## PASSAGE PROVIDED
========
HARRY BUCHAKLIAN, Director Age 78
Harry Buchaklian has a B.A. degree from C.S.U.F. in industrial arts, and a
secondary level teaching credential in laboratory electronics and small engine
repair. His career included employment as an assistant manager with Western
Auto Stores, electronics instructor at Fresno Technical College and technical
supervisor for Sears Roebuck. He retired from Sears Roebuck in 1994. He has
been a member of the Board from March 1981 to January 1992 and from September
1995 to present, serving one year as Executive Vice President, and as a
chairman of the Policy and Audit Committees. Mr. Buchaklian is currently
chairman of the Environmental, Health and Safety Advisory Committee.
RODNEY ENNS, Director Age 57
Rodney Enns has a B.S. in computer engineering from California State
University, Fresno, and a secondary math teaching credential from the state of
California. He was president, owned and operated, Ennsbrook Ent., an
incorporated poultry enterprise, from 1975 to 1995. Mr. Enns then worked as an
electrical engineer at Voltage Multiplers, Inc., and was promoted to senior
engineer before leaving in August 2005. He is currently teaching high school
mathematics at Mission Oak High School in Tulare, California. He has been a
member of the Board of Directors since November 2007.
========
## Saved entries

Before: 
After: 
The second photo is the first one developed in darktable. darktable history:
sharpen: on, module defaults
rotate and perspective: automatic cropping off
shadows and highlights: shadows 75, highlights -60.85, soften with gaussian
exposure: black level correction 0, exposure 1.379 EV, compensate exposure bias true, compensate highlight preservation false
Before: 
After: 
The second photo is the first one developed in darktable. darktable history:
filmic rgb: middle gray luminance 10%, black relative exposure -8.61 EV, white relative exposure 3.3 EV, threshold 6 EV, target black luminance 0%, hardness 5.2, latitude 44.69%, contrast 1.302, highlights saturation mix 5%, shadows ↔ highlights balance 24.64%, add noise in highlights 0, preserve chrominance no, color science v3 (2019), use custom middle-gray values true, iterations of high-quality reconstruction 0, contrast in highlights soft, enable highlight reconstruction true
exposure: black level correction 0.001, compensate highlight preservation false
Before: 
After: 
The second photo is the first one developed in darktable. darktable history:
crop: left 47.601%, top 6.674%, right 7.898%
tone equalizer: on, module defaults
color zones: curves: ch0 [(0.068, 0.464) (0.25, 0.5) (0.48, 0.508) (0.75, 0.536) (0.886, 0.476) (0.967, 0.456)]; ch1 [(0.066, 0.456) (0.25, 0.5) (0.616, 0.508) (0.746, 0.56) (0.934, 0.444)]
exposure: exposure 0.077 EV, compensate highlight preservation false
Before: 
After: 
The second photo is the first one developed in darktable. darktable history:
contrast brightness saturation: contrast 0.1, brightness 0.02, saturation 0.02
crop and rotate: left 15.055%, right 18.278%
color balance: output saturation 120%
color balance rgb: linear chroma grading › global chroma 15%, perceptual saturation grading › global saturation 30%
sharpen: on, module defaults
========
## DIRECTIVE 1
List every academic degree and teaching credential named in the director profiles.
## DIRECTIVE 2
Output the records exactly as they appear, beginning at their first line and stopping after the line that contains "exposure: black level correction 0, exposure".
The records have no connection to the text.

## COMPLETE ANSWER 1
- B.A. degree in industrial arts (C.S.U.F.)
- Secondary level teaching credential in laboratory electronics and small engine repair
- B.S. in computer engineering (California State University, Fresno)
- Secondary math teaching credential (state of California)

## COMPLETE ANSWER 2
Before: 
After: 
The second photo is the first one developed in darktable. darktable history:
sharpen: on, module defaults
rotate and perspective: automatic cropping off
shadows and highlights: shadows 75, highlights -60.85, soften with gaussian
exposure: black level correction 0, exposure 1.379 EV, compensate exposure bias true, compensate highlight preservation false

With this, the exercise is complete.